As new research by sociologist Robb Willer demonstrates, the Democrats must also make a more sophisticated use of framing, capturing Republican talking points and turning them to their own advantage.
When Republicans talk about "family values," Warren, Harris and other candidates should pivot back to the fact that it is Democrats who support health care for all, women's rights, and access to a good education for all children and young people.
When Trump and other Republicans talk about "national security" and "patriotism," the Democrats should adjust their narrative to point out that they are the party that will keep America safe from Russia and other hostile foreign powers, show the many ways that Trump and his regime have betrayed the country's safety, and demonstrate that real security begins with a strong middle class and broad economic opportunity at home.

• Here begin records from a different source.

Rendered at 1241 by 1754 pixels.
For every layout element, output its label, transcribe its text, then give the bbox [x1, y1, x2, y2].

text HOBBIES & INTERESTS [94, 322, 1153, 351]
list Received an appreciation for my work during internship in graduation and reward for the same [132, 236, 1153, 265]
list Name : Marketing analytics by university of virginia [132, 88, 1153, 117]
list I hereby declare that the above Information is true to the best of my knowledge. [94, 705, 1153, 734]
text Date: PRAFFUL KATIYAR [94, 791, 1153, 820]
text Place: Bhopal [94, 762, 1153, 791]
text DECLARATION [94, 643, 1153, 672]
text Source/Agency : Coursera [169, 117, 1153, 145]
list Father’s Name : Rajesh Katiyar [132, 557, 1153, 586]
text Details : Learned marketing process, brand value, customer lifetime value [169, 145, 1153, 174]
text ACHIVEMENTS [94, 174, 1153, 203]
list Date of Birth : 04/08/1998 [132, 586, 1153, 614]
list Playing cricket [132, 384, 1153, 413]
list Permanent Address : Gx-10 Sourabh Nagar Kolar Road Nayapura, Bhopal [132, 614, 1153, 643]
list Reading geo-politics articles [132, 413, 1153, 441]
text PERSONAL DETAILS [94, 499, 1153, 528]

Such a strategy may win over some weak Trump voters, undecideds and independents. It could also demobilize and confuse other Republican voters. To win Democratic strategists must focus on mobilizing their base voters while also paying attention to the other side of the equation: How best to keep Republican voters and other Trump fans from showing up at the polls in 2020 and beyond. The Republican Party has mastered such tactics. Democrats must do the same against the Republicans.
In conjunction with the above, Democrats must use simple, clear direct messaging which speaks to both emotions and the facts: The Republicans are trying to kill you. The Republicans are making you sick. Republicans don't care about your family. Republicans don't want you to vote. Republicans are stealing your money and giving it to rich people. Donald Trump thinks you are stupid.
Ultimately, the most important question that the Democratic Party's 2020 presidential nominee must answer is this: Are you willing to do anything and everything possible under the law to defeat Donald Trump, the Republicans and their anti-democracy movement? Nothing less than a full-throated "yes" is acceptable.
Of course the moderators of the Democratic primary debates will never have the courage or freedom to ask such a question. So we must ask it, and demand an answer.